Many banks were quick to dismantle their "prop" desks ahead of the rule, but others have taken a wait-and-see approach and may now have to make big cuts. This will likely mean several new launch attempts in the first quarter of next year.

"We will definitely see some new spin-outs over the coming year as most banks continue to plan ahead," said Daniel Caplan, European Head of Global Prime Finance at Deutsche Bank (DBKGn.DE), which has worked with several of the major launches to come out of banks since the 2008 financial crisis.

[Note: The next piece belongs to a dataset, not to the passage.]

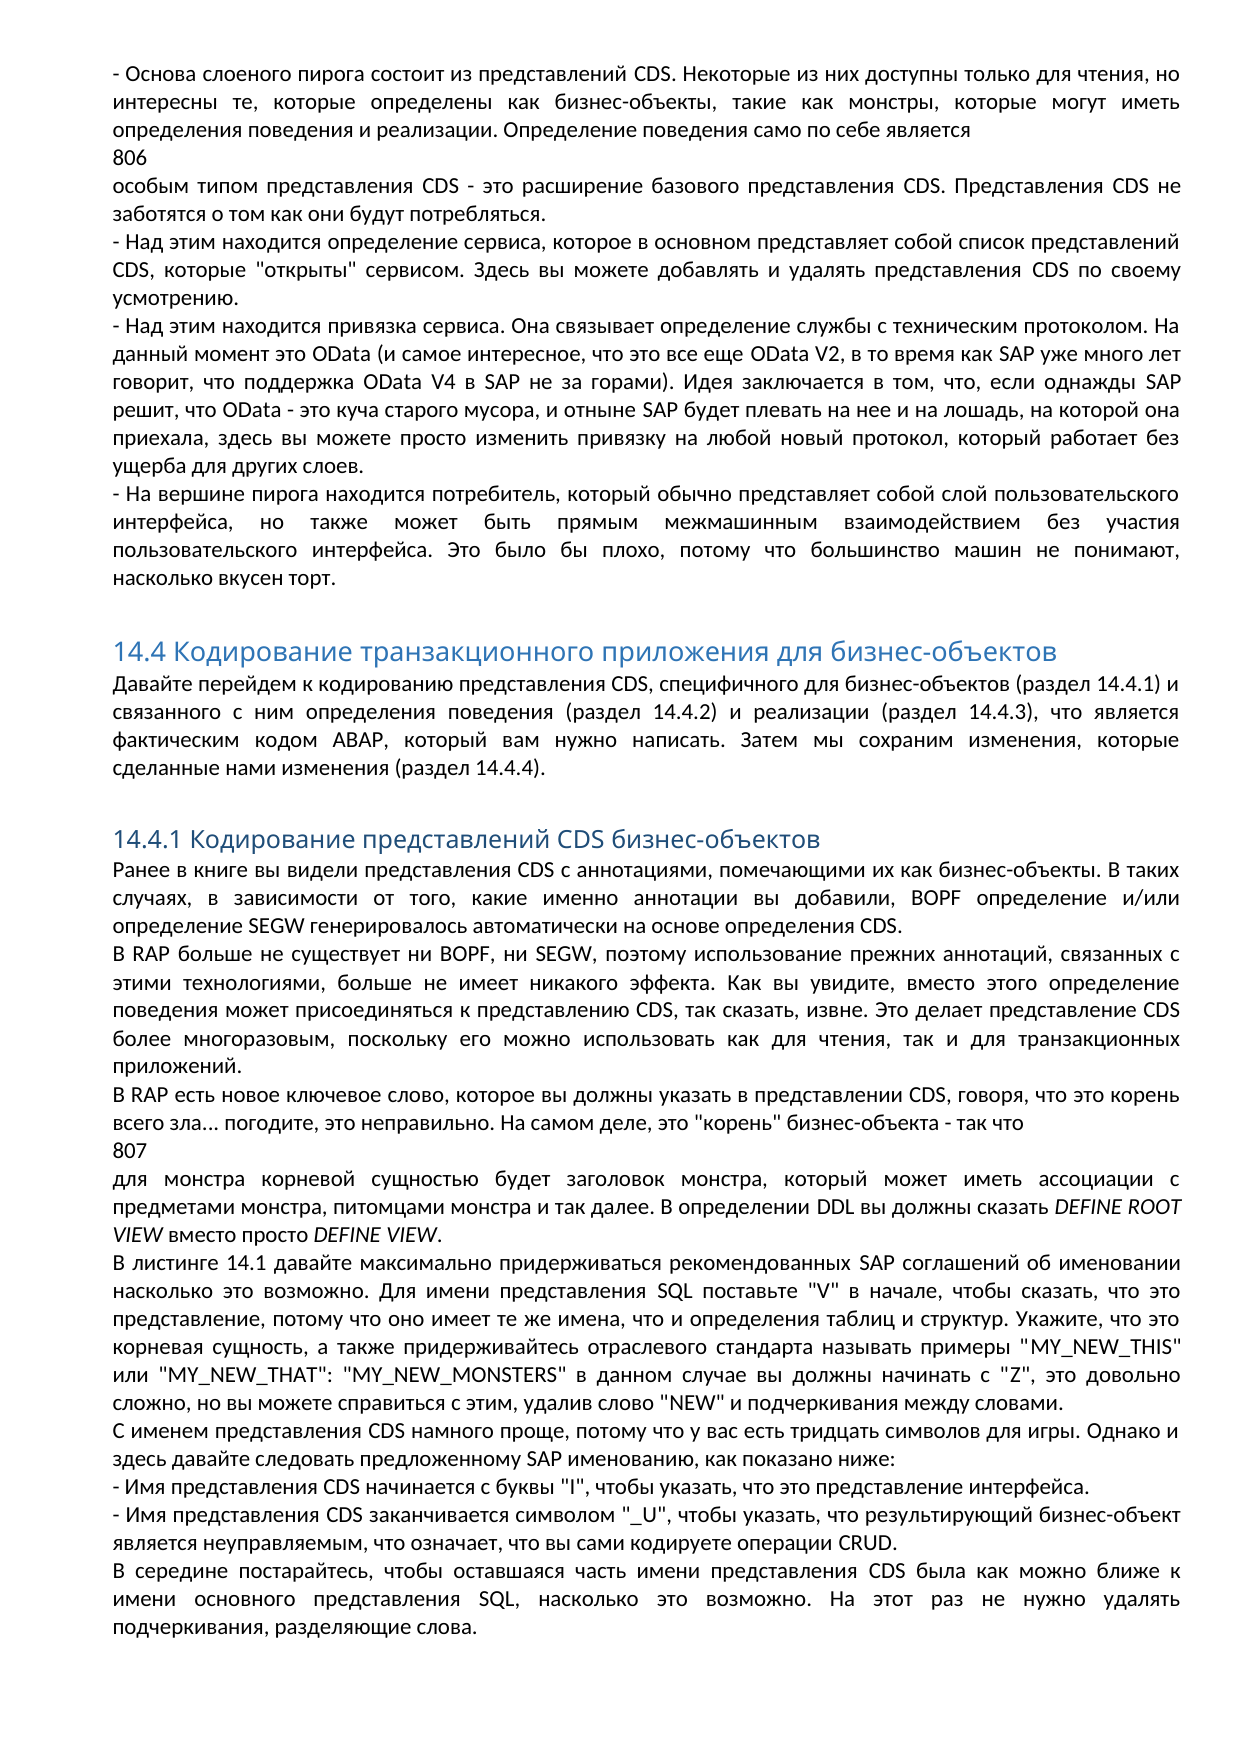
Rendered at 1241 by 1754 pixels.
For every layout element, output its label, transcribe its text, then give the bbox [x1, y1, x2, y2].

He expects the next year will herald more start-ups in credit - one of the top performing and most popular sectors in 2012 - because many of the big ones so far have focused on trading equities.

The average credit hedge fund is up almost 9 percent this year, beating the average hedge fund's 4.3 percent, data from industry tracker Hedge Fund Research shows.

CAPITAL QUESTION

There is no guarantee traders will be able to raise sufficient capital to launch their own funds, however.

The bulk of the money flowing into the industry since the financial crisis has gone straight to the biggest names, leaving start-ups struggling.

Bank traders have instead found themselves snapped up by the big, established hedge funds - an offer some who fail to get planned launches off the ground will likely take.

Moreover, many of the biggest new ventures have failed to make their backers money.

Edoma Partners, set up by a former senior proprietary trader at Goldman Sachs and one of the most hyped launches since the financial crisis, said earlier this month it was shutting down after just two years, hit by poor returns and investor exits.